Can you return, unchanged, the stretch of the data from the line containing "曲の中で2つ以上のリズムが使" through the line containing "## マウスショートカット", both included?

Extracted data entries
════════
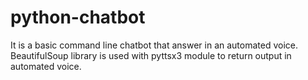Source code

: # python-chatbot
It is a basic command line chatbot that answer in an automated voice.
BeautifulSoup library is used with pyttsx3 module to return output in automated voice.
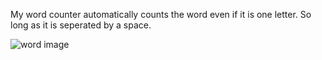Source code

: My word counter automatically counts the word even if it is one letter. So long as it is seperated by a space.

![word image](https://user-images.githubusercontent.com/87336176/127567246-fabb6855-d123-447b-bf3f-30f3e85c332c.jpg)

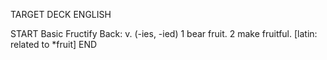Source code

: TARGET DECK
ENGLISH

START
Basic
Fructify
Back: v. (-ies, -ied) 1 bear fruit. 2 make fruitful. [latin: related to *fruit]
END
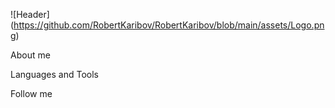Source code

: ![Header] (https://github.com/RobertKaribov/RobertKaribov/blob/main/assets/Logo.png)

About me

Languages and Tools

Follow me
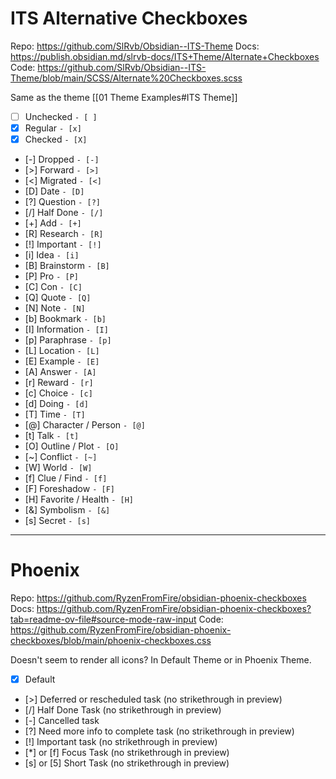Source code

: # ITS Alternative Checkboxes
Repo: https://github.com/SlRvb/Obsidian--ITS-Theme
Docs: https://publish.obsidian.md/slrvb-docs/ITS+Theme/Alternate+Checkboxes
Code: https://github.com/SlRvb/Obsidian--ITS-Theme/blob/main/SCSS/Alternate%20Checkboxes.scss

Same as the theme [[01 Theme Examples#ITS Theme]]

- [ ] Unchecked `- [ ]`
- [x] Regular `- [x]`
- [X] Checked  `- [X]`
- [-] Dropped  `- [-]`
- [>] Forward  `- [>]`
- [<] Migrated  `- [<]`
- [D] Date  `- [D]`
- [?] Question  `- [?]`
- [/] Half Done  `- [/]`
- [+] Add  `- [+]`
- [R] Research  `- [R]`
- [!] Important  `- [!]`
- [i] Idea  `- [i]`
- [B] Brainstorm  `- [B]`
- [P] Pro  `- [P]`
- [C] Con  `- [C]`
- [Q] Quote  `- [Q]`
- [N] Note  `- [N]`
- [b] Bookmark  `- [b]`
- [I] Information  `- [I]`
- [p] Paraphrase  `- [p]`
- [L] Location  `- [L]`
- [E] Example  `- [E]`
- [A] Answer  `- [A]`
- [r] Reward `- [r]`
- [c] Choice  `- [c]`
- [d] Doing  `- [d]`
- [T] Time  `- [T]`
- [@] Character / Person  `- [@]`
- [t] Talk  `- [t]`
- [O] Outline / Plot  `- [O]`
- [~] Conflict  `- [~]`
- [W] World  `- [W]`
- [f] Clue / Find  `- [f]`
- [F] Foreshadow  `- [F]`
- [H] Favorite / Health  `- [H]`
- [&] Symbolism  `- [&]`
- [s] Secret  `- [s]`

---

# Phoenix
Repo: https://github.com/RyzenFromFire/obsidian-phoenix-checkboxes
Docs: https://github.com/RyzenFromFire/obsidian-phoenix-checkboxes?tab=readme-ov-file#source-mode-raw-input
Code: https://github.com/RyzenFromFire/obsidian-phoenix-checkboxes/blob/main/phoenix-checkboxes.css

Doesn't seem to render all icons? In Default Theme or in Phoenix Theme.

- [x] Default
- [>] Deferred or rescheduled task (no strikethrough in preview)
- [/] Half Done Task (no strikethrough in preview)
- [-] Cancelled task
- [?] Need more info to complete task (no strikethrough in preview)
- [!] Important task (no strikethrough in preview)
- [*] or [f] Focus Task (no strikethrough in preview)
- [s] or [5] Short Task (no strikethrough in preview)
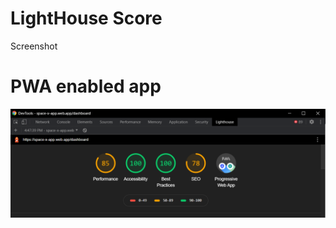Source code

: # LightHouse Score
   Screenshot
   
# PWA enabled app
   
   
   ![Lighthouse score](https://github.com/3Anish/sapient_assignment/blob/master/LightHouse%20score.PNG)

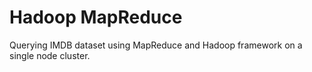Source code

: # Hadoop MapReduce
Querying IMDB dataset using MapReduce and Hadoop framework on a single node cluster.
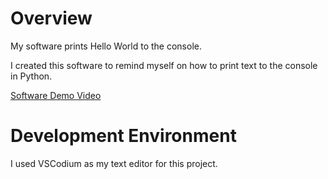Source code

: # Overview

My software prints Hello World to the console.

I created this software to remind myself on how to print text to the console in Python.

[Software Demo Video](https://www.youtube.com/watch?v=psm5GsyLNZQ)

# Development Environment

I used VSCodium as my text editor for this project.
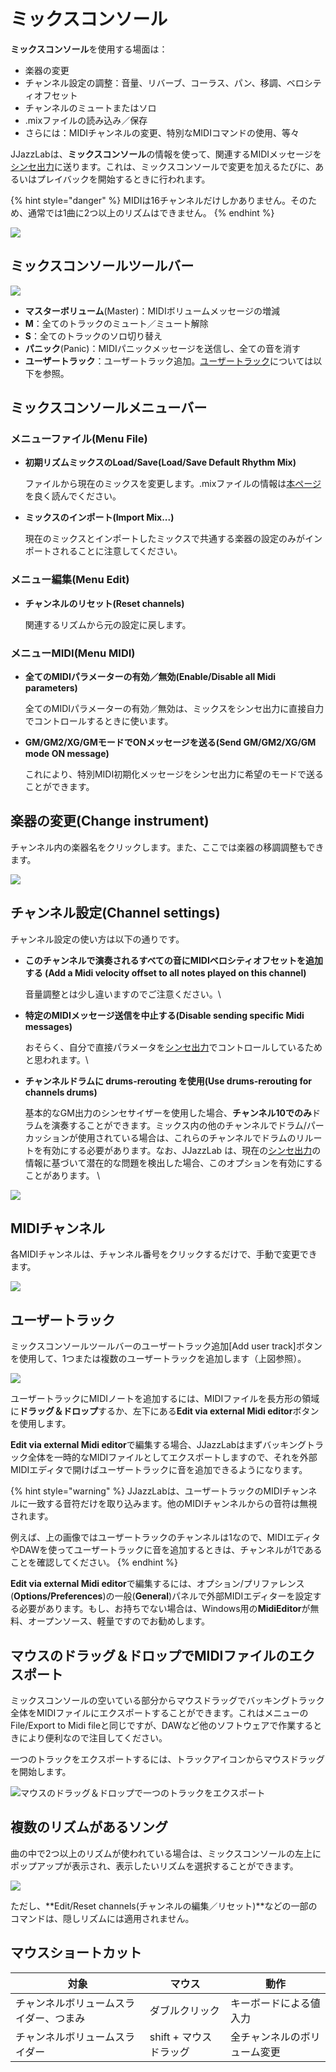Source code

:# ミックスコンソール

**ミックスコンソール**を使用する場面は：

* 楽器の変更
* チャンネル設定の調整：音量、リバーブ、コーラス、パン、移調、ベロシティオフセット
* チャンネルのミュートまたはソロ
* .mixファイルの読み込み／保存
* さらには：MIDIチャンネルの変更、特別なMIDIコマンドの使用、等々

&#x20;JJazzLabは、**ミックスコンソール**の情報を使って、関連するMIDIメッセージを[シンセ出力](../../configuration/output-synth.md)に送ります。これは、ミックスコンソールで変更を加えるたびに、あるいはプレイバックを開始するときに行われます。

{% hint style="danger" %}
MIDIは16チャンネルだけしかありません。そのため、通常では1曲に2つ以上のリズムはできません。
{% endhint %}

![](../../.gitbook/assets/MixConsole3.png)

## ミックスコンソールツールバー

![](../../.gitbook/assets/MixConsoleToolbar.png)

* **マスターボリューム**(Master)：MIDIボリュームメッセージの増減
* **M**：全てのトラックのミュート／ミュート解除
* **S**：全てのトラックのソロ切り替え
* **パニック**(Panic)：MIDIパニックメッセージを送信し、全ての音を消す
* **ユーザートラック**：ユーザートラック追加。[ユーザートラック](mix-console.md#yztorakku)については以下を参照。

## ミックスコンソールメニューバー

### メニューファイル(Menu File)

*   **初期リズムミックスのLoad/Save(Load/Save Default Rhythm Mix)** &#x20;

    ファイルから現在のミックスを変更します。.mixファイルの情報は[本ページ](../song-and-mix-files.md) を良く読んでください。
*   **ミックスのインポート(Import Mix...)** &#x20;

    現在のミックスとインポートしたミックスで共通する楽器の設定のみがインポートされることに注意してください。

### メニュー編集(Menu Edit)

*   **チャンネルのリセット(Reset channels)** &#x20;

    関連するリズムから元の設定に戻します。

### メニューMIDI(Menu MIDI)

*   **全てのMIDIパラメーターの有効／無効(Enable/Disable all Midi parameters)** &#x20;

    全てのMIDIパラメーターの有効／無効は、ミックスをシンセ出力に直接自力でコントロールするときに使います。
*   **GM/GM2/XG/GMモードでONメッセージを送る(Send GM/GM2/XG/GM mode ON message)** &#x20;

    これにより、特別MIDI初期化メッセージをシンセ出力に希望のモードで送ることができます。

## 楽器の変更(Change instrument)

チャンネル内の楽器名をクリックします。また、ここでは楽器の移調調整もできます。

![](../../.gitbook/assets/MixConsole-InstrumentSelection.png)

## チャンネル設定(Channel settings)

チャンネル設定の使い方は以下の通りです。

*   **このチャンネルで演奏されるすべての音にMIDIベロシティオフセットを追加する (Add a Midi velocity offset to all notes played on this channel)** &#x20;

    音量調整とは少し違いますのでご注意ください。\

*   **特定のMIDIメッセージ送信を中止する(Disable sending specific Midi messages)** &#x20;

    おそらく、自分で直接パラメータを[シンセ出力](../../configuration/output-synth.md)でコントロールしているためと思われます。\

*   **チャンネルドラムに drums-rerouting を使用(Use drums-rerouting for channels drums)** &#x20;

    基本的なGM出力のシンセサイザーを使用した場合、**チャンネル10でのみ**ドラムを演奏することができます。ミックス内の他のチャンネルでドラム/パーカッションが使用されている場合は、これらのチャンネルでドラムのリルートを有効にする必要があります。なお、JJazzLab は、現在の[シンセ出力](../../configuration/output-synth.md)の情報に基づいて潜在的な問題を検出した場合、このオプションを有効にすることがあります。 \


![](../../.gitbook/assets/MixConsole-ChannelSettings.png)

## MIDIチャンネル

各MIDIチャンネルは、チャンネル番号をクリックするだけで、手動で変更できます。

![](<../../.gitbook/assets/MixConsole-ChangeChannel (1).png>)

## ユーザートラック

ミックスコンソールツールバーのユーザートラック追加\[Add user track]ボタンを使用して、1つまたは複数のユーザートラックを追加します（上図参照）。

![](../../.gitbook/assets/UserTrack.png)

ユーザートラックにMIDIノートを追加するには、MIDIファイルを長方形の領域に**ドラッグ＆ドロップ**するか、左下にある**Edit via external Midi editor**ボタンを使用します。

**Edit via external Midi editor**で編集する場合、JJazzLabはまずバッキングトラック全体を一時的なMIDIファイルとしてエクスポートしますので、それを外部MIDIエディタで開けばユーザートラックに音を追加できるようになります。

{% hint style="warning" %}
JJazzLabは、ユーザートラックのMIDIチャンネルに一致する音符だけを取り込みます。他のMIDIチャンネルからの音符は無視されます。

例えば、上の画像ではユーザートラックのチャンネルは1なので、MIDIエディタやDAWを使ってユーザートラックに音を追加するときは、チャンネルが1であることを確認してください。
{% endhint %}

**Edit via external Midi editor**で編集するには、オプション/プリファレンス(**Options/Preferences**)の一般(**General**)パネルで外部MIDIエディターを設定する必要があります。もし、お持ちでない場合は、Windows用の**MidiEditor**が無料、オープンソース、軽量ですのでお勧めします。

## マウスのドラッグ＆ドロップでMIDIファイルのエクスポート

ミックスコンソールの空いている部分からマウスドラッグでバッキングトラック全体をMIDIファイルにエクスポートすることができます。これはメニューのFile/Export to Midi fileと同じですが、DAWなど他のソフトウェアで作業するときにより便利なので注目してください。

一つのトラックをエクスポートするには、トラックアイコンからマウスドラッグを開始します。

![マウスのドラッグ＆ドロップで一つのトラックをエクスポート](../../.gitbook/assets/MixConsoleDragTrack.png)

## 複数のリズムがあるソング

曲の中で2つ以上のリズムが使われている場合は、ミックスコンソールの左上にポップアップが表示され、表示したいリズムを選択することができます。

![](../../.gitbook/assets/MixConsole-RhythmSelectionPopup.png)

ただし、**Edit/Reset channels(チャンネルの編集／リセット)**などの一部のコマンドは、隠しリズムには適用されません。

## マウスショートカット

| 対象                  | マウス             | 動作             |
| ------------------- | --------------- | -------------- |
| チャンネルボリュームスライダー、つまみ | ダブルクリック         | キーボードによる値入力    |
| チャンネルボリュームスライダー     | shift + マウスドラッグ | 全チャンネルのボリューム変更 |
════════
WORKED SOLUTION
曲の中で2つ以上のリズムが使われている場合は、ミックスコンソールの左上にポップアップが表示され、表示したいリズムを選択することができます。

![](../../.gitbook/assets/MixConsole-RhythmSelectionPopup.png)

ただし、**Edit/Reset channels(チャンネルの編集／リセット)**などの一部のコマンドは、隠しリズムには適用されません。

## マウスショートカット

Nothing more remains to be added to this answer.